Politics 101: Sex Talks, Money Walks

Cheat on your taxes, but never sleep with hookers.

A story in the news this week made me think of The Contender, a 2000 movie starring Joan Allen as Senator Laine Hanson, the first woman to be nominated for vice president. Those trying to sink the nomination dug up some pictures of a college sex party starring Hanson—or at least it looks that way. In retaliation, the White House wants to dig up something on Shelly Runyon, played by Gary Oldman, the chair of the Congressional committee questioning the Senator, and the leader of the move to undermine the nominee. When an aide says he found some SEC violations involving representative Runyon, the White House chief of staff, played by Sam Elliott, goes ballistic. “Stocks?!? That’s what we’ve got. I want something embarrassing, something sexual.”

Which brings us to the sordid story of New Jersey Senator Robert Menendez. He was accused of accepting several free trips from Salomon Melgen, a big campaign donor, to the Dominican Republic, where Menendez would have sex with underaged prostitutes. Republican operatives offered the networks interviews by Skype with three of the young girls who claimed to have sex with the Senator. From the beginning, Menendez denied the allegations, but the story persisted. It is a testament to the current low standing of Congress that hookers are considered more credible than a U.S. senator.

This week, one of the young women who made the claims against Menendez recanted. She told police in the Dominican Republic that she never met the Senator and was paid to make up the story. The Senator is furious, as he should be, and wants a full investigation, as there should be. Although there are new reports that the woman may have been coerced by friends of Melgen to change her story, it still all stinks of gutter politics.

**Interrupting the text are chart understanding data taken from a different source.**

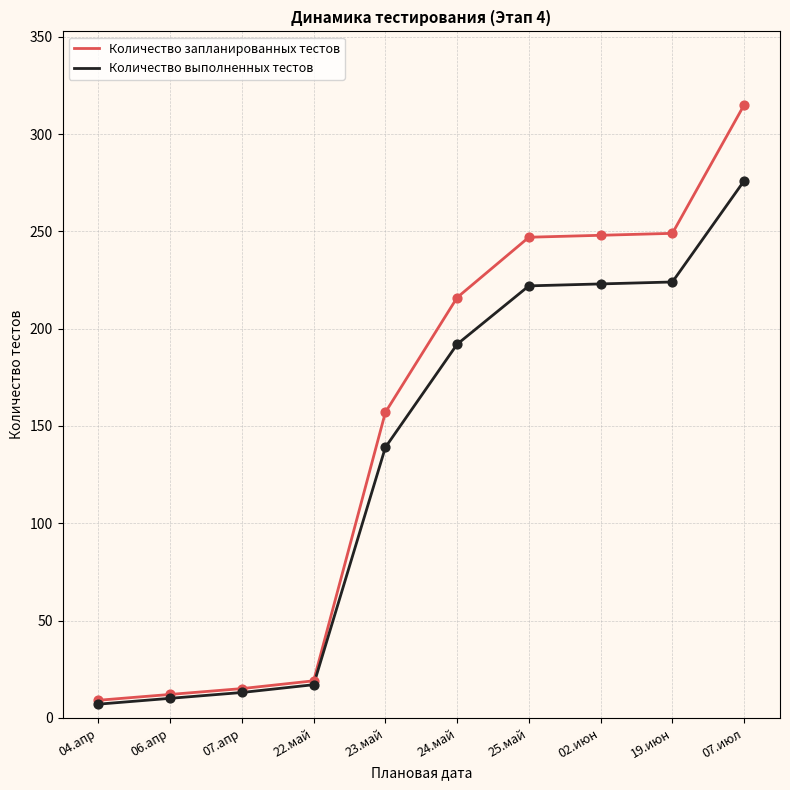

Which series changed the most between 25.май and 07.июл?

Количество запланированных тестов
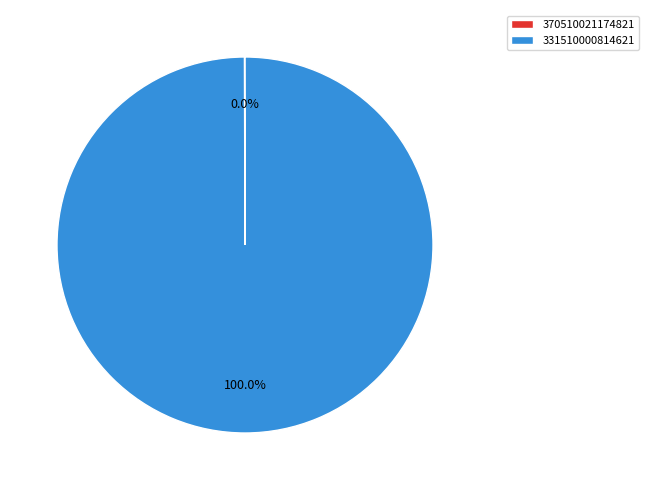

Which slice is the largest?

331510000814621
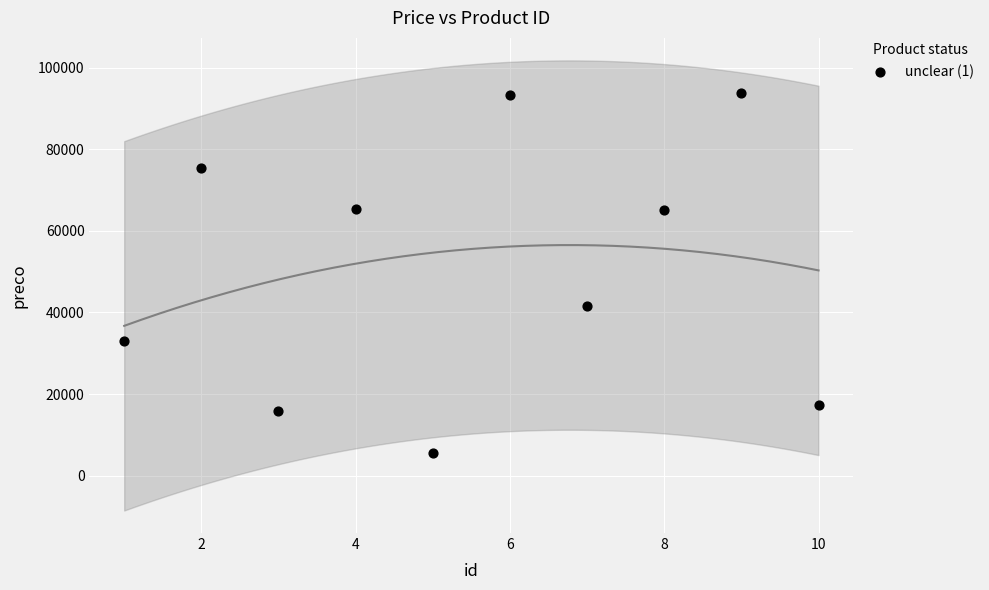

What is the range of X values (max minus min)?

9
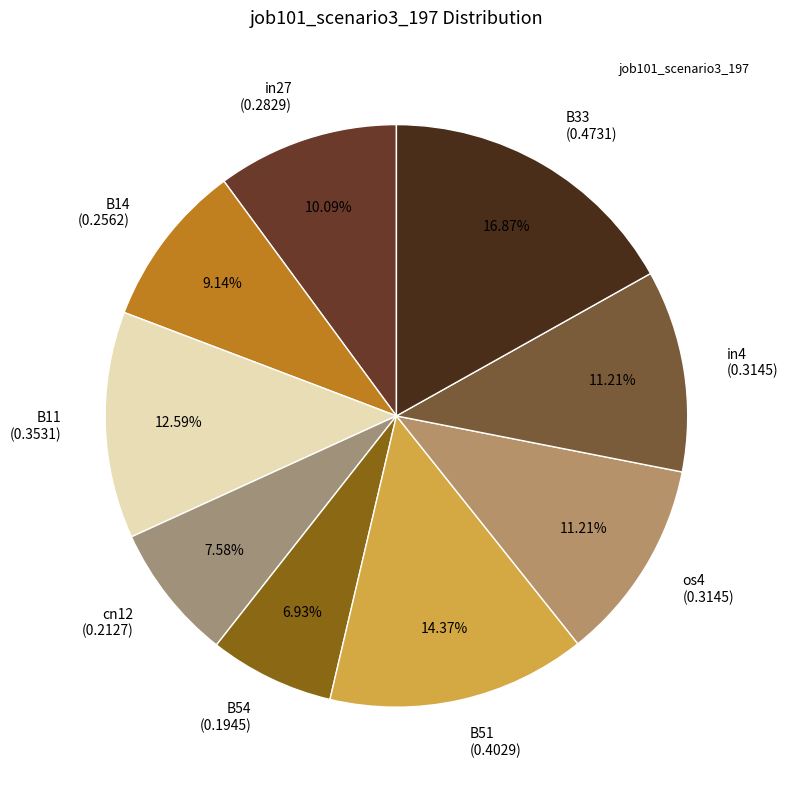

Which slice is the largest?

B33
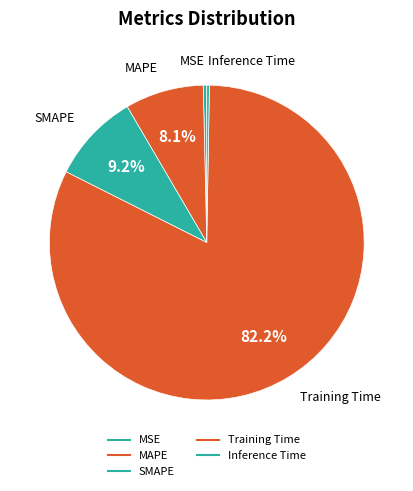

What is the majority slice?

Training Time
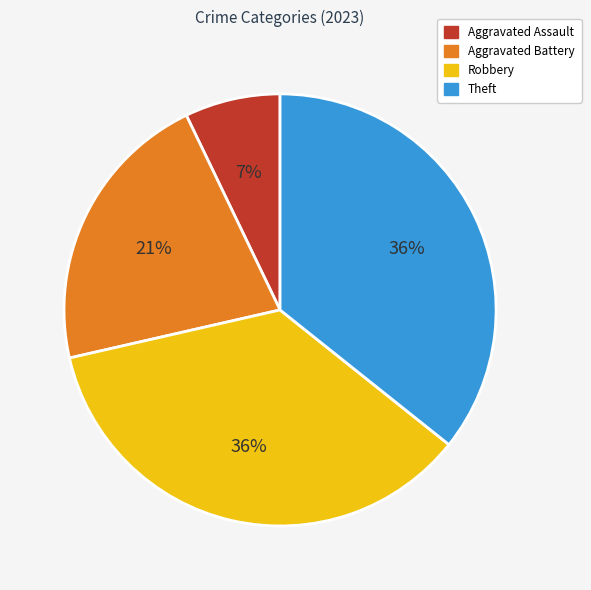

What is the smallest slice in the pie chart?

Aggravated Assault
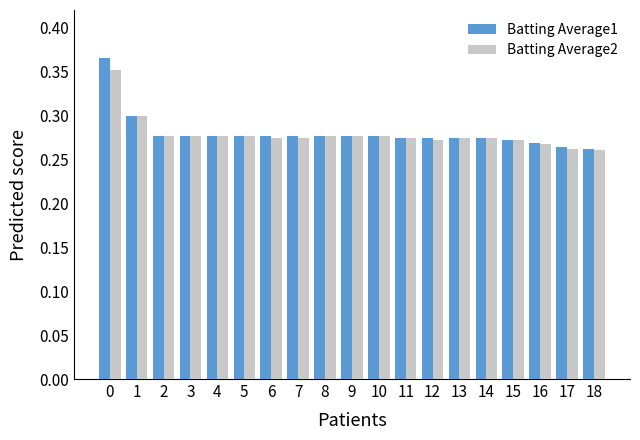

How many Batting Average1 values are between 0 and 1?

19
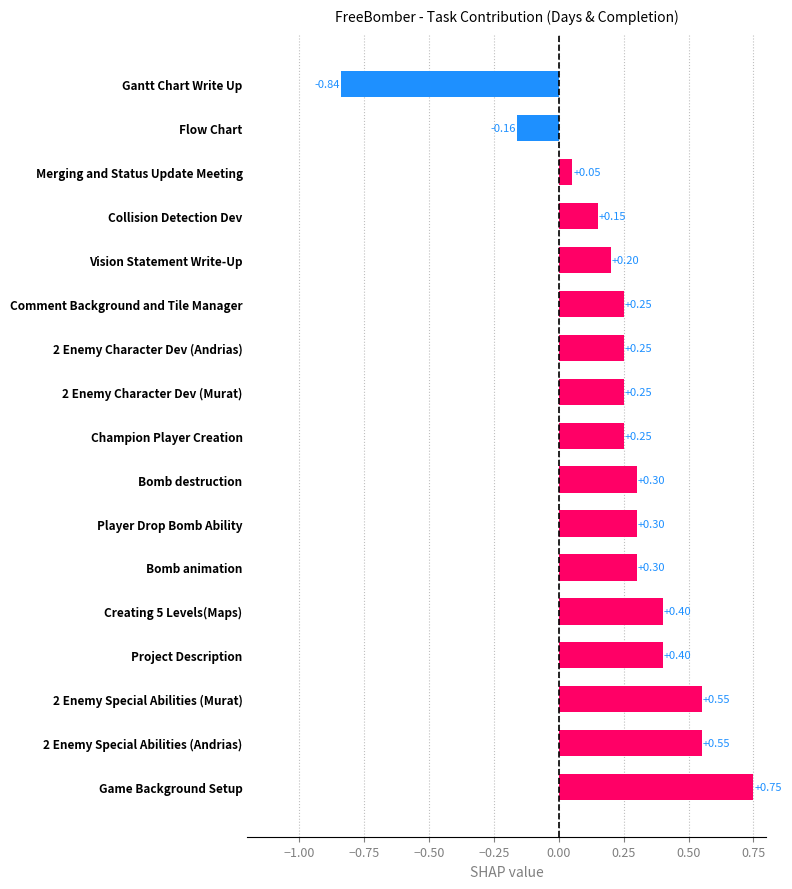

How many values are below zero?

2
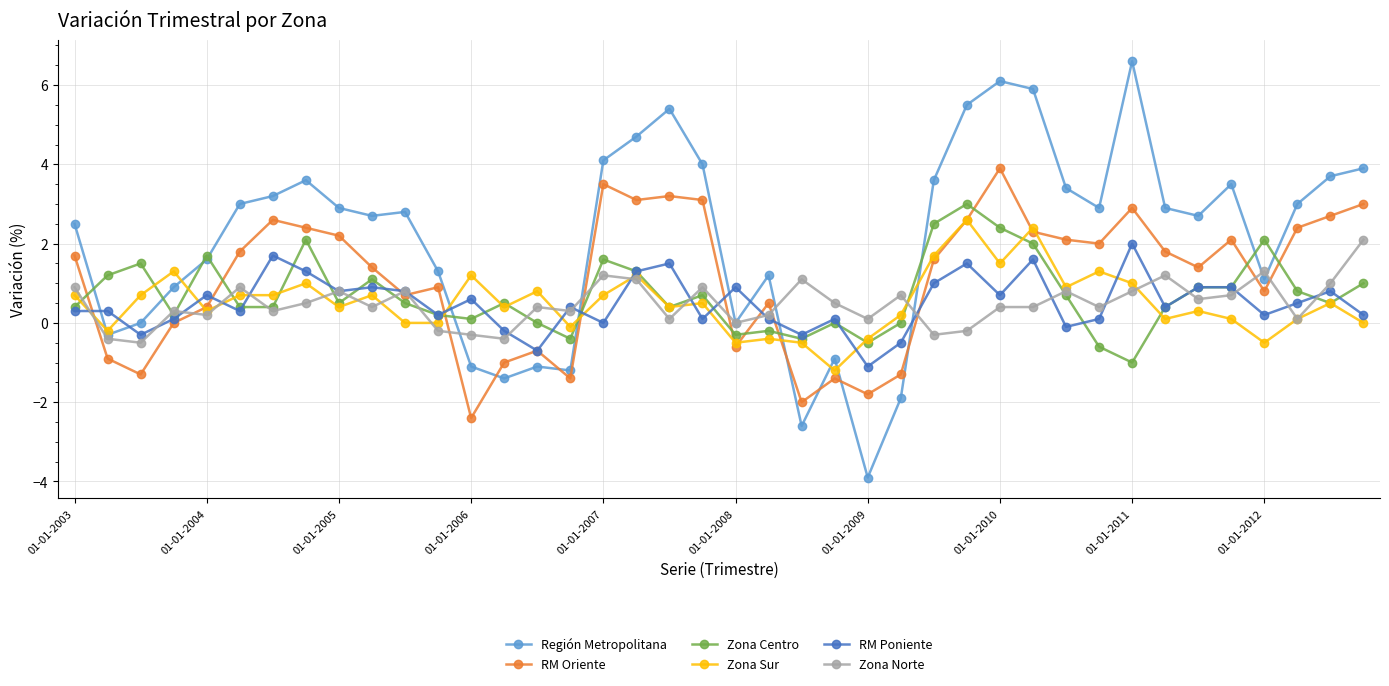

What are all the series names shown in the legend?

Región Metropolitana, RM Oriente, Zona Centro, Zona Sur, RM Poniente, Zona Norte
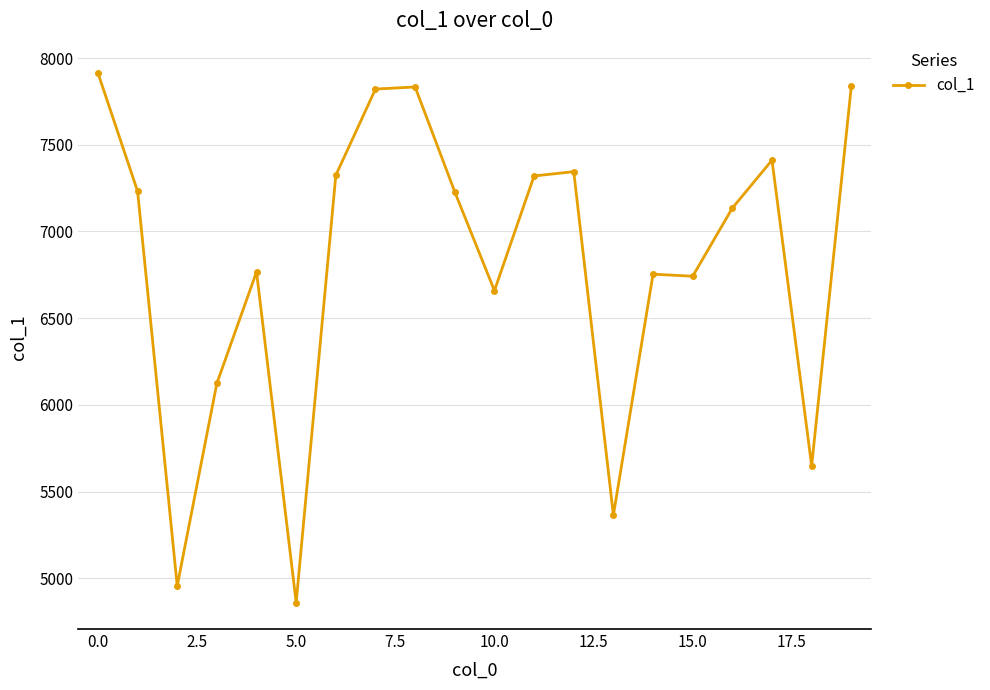

What is the sum of all values?

136278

But this does not mean the New Jersey Senator has done nothing wrong. Menendez still took the trips and failed to report them, a violation of congressional ethics. And there is evidence that Melgen received political favors from Menendez for his gifts. But allegations of financial misconduct are nothing in Washington; Menendez will easily beat the rap. The political hit men who leaked the story knew that very well, which is why the prostitutes were so important in their plan. A sex scandal is the lead story for weeks, and dealing money for power is nothing new—everybody does that. Menendez will go through the same soft process as others who have been caught with their hand in the campaign cookie jar. There will be a behind-closed-doors ethics investigation, and the senator will get his hand slapped. At worse, he will be censured, which amounts to another member of Congress saying “you’re censured” and that’s it.

That’s where we are at in 2013 tabloid, reality show America. We look the other way at the dirty deals that are ruining the country because if we started throwing everyone out of office who traded power for money, there would be no one left.

By the way, in The Contender, the good guys win in the end. In reality, there are no good guys in politics, just those who aren’t quite as bad.